L’aventure de Beirut Footsteps, c’est l’envie de redécouvrir la capitale à travers le regard poétique de Marie-Noëlle Fattal. Après avoir publié ses clichés sur les réseaux sociaux, elle les réunit dans un livre à paraître le 23 novembre.
Il serait dommage de limiter ce livre de Marie-Noëlle Fattal à quelques beaux clichés. L’aventure de Beirut Footsteps commence, indirectement, lors de son retour au Liban, il y a 5 ans. Après le déjeuner dominical, elle sillonne les rues de Beyrouth, accompagnée de sa mère et de ses enfants. Citadine dans l’âme, elle prend soin d’immortaliser les endroits qui la charment, son smartphone à la main. Vieilles bâtisses libanaises, maisonnettes colorées, échoppes, jardinets secrets au détour d’une rue, mais aussi des anonymes, animent ses balades urbaines.

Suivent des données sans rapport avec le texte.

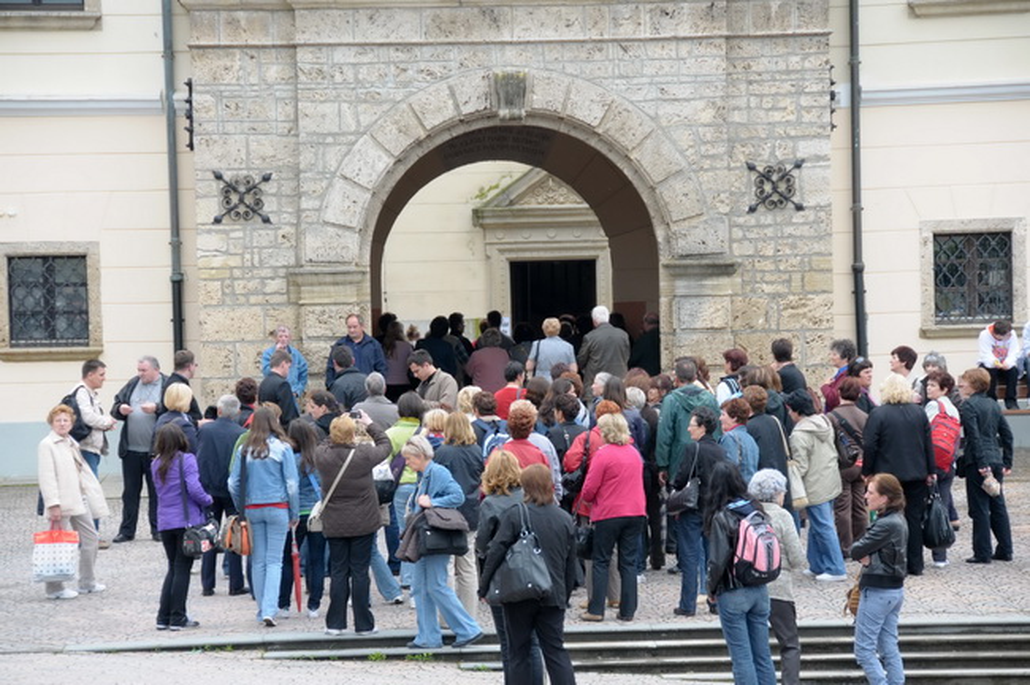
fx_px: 4502
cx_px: 515
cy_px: 342
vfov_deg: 8.7
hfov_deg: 13.1
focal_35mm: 158
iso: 200
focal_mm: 105
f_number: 6.3
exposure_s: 1/160
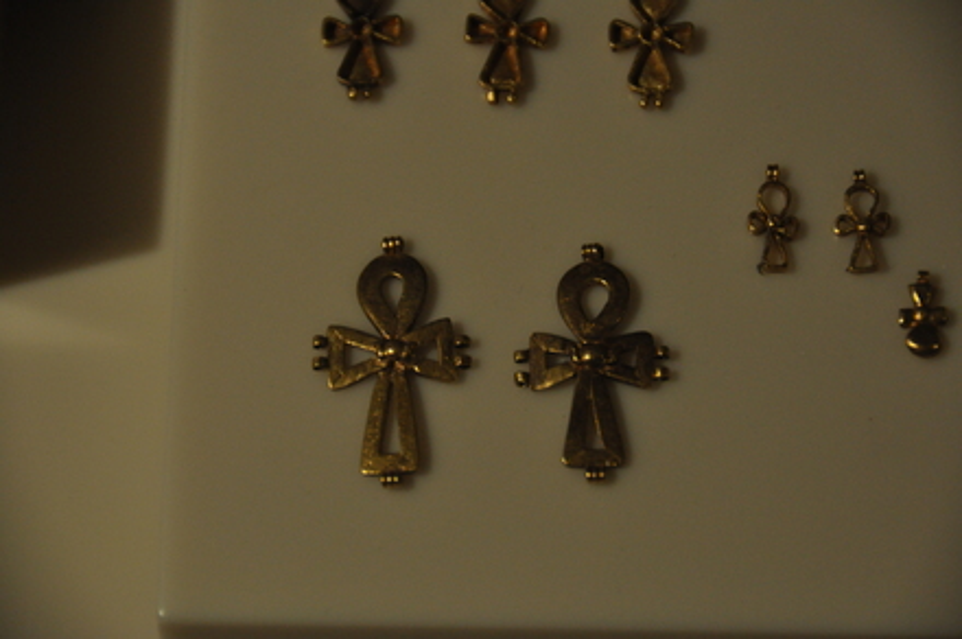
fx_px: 8005
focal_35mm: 300
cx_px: 481
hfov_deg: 6.9
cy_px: 320
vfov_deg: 4.6
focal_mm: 200
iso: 1000
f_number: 5.6
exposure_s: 1/250
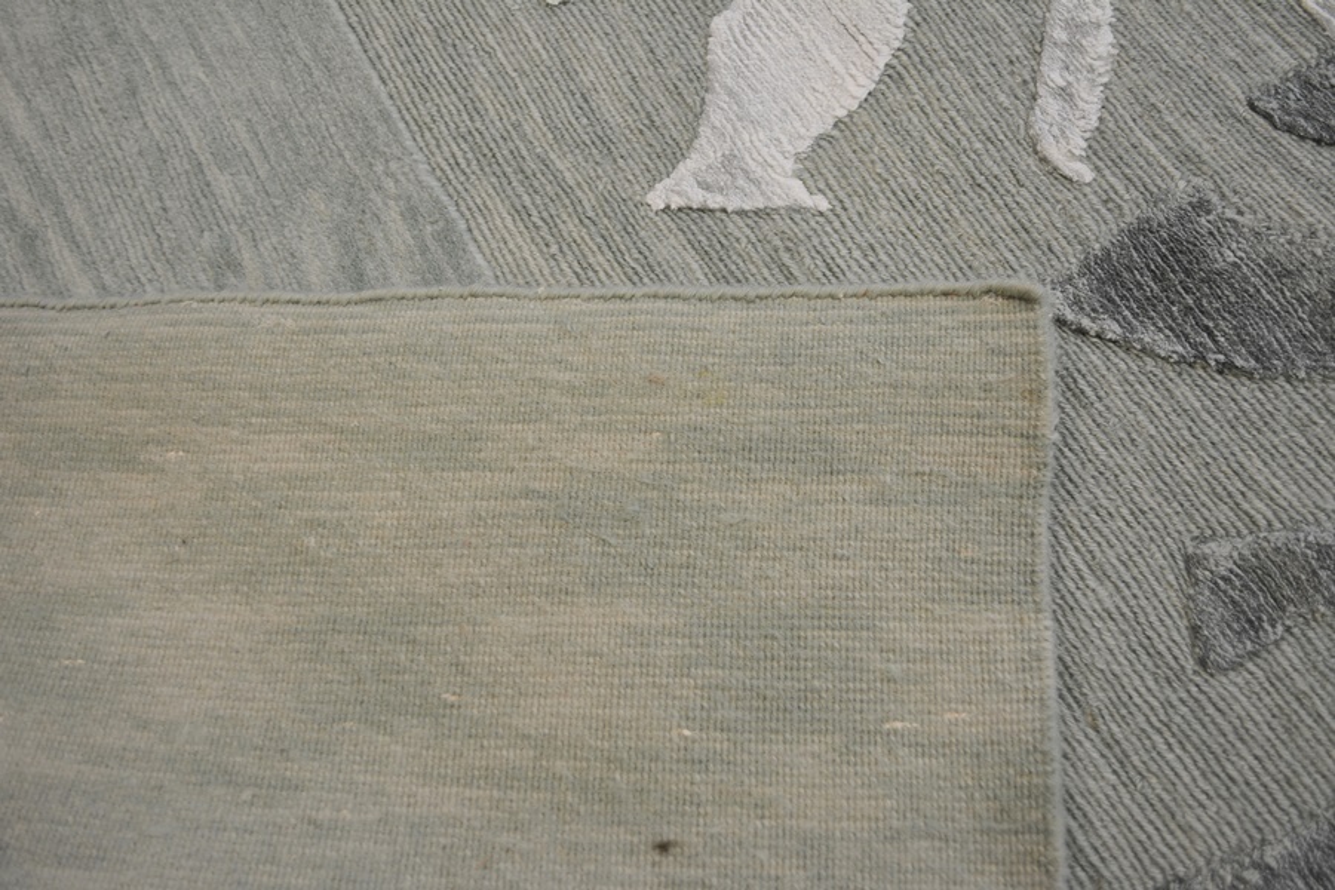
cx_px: 668
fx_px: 1335
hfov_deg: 53.1
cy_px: 445
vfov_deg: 36.9
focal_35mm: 36
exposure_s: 1/60
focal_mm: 24
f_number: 4
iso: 400
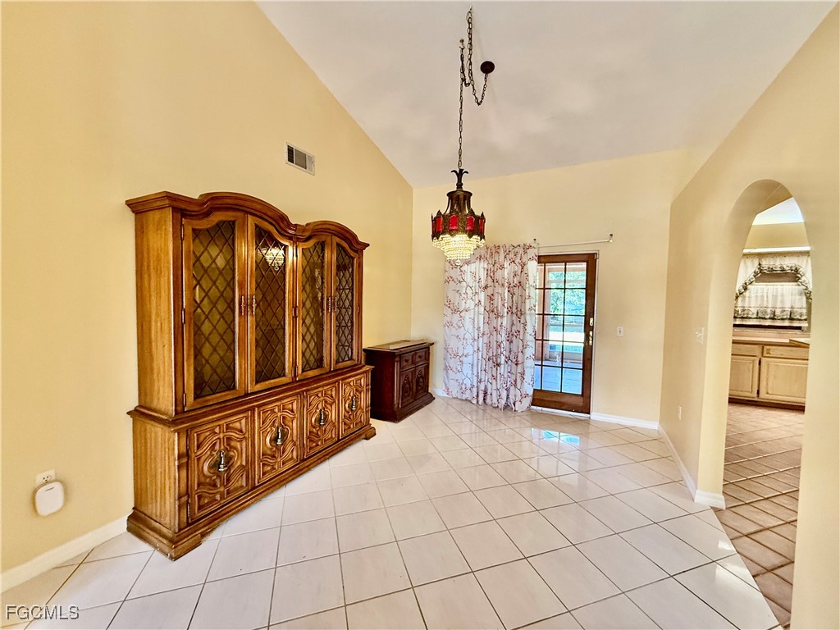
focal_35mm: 14
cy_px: 315
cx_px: 420
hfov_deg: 102.1
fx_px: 340
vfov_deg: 85.7
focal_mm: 2.22
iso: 250
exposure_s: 1/60
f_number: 2.2
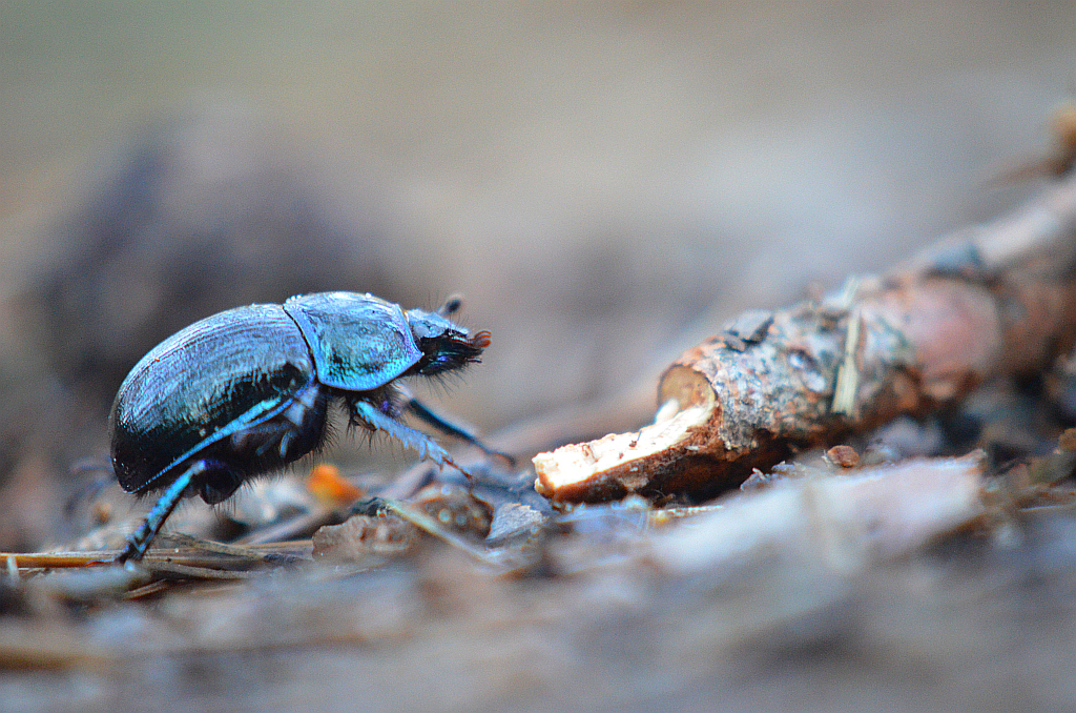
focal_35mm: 300
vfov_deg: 4.6
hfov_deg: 6.9
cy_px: 356
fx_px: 8947
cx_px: 538
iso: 3200
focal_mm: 200
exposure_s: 1/100
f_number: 5.6
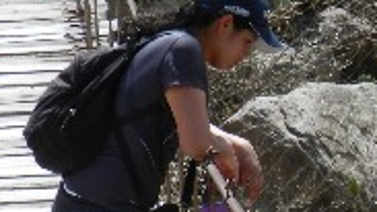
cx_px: 359
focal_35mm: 599
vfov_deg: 2.0
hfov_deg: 3.6
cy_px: 168
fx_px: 5989
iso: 160
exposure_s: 1/400
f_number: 5.3
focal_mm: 28.4
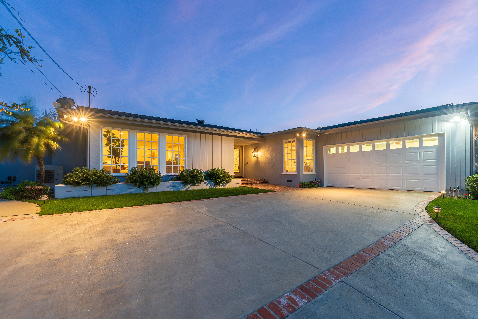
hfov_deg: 96.5
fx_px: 212
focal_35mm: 16
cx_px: 261
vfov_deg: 73.6
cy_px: 171
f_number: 7.1
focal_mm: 14
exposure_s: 1/5
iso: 100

«Un jour, alors que nous visitions une exposition au Beirut Art Center, j’apprends que le centre va fermer ses portes. J’ai eu alors envie de partager mes photos de cette ville qui change sur Facebook et Instagram, qui rassemblent aujourd’hui plus de 10 000 followers. «Il y a une communauté qui s’est attachée à cette ville, qui souffre de voir à quel point elle est défigurée. On atteint une phase critique. Encore quelques coups de pioche et il ne restera plus rien. C’est dramatique», déplore-t-elle. Consciente des destructions irraisonnées du patrimoine comme bon nombre de Beyrouthins, Marie-Noëlle Fattal se défend pourtant de toute velléité militante. «A la base, c’est une démarche plutôt poétique». Elle veille à légender chacune de ses photos avec, selon l’inspiration, un vers de Paul Eluard, un autre de Nadia Tueini, ou tout simplement, une pensée positive.
«Parfois, je rêve qu’on protège un quartier, même si ce ne sont pas des maisons patriciennes très belles, pour en faire des maisons d’artistes». «Pourquoi ne penser qu’à exploiter le mètre carré? Mais il faut toujours être optimiste. Il y a plein de gens qui font des choses fabuleuses. C’est d’eux que viendra le salut, plus que de l’institution». Des gens, Marie-Noëlle en a rencontré beaucoup lors de ses promenades dominicales. A commencer par Paul Farah, un chauffeur de taxi amoureux de sa ville comme elle, qui l’emmène découvrir des quartiers encore inexplorés. Ou encore des vendeurs ambulants, des cafetiers, des anonymes parfois, tous fiers de prendre la pose devant son objectif. «Pleins de petits métiers vont disparaître, qui sont liés à une certaine vie de quartier». L’un de ses lieux de prédilection, justement, regorge de personnages hauts en couleurs. «Je ne connaissais par Karm el-Zeytoun, c’est un quartier très populaire qui m’a beaucoup touché. Gemmayzé et Mar Mikhael figurent dans mes favoris, j’aime leur atmosphère jeune, gaie». Elle a aussi découvert le camp d’al-Abyad, au bout de Mar Mikhael, qui abritait les Arméniens à leur arrivée au Liban. Passionnée d’art, elle immortalise aussi les œuvres de street-art qui «embellissent» certains murs de la capitale.
Insubmersible
Sa quête d’esthétisme, cette photographe autodidacte l’assume. «J’ai dû trouver un équilibre, entre céder totalement à l’esthétique et, de temps en temps, choisir de montrer autre chose, des personnes touchées par la pauvreté, ou tout simplement des quartiers pas très beaux. Beyrouth, c’est ça aussi». Ses photos montrent la réalité d’une ville en pleine effervescence, entre patrimoine en perdition et problèmes socioéconomiques. Elle qui voue un véritable amour à Beyrouth confie «savoir pourquoi (elle) aime cette ville, mais il y a plein de choses irrationnelles que je ne saurais expliquer». S’il n’y avait qu’un mot pour la qualifier? «Insubmersible». «Il y a une énergie dans cette ville, dans les gens».
Dans son livre, elle a rassemblé une sélection de clichés afin de «transmettre, garder une trace et de revivre les événements, comme un journal intime de Beyrouth». Et compte bien poursuivre ses pérégrinations beyrouthines, en espèrant toucher les Libanais, notamment ceux de la diaspora. Ce sont ses anciens «moi», dit-elle, elle qui a vécu une majeure partie de sa vie en dehors du Liban.
Jenny Saleh
Signature le 22 novembre, restaurant Liza, rue Doumani à Achrafieh, de 16h à 19h.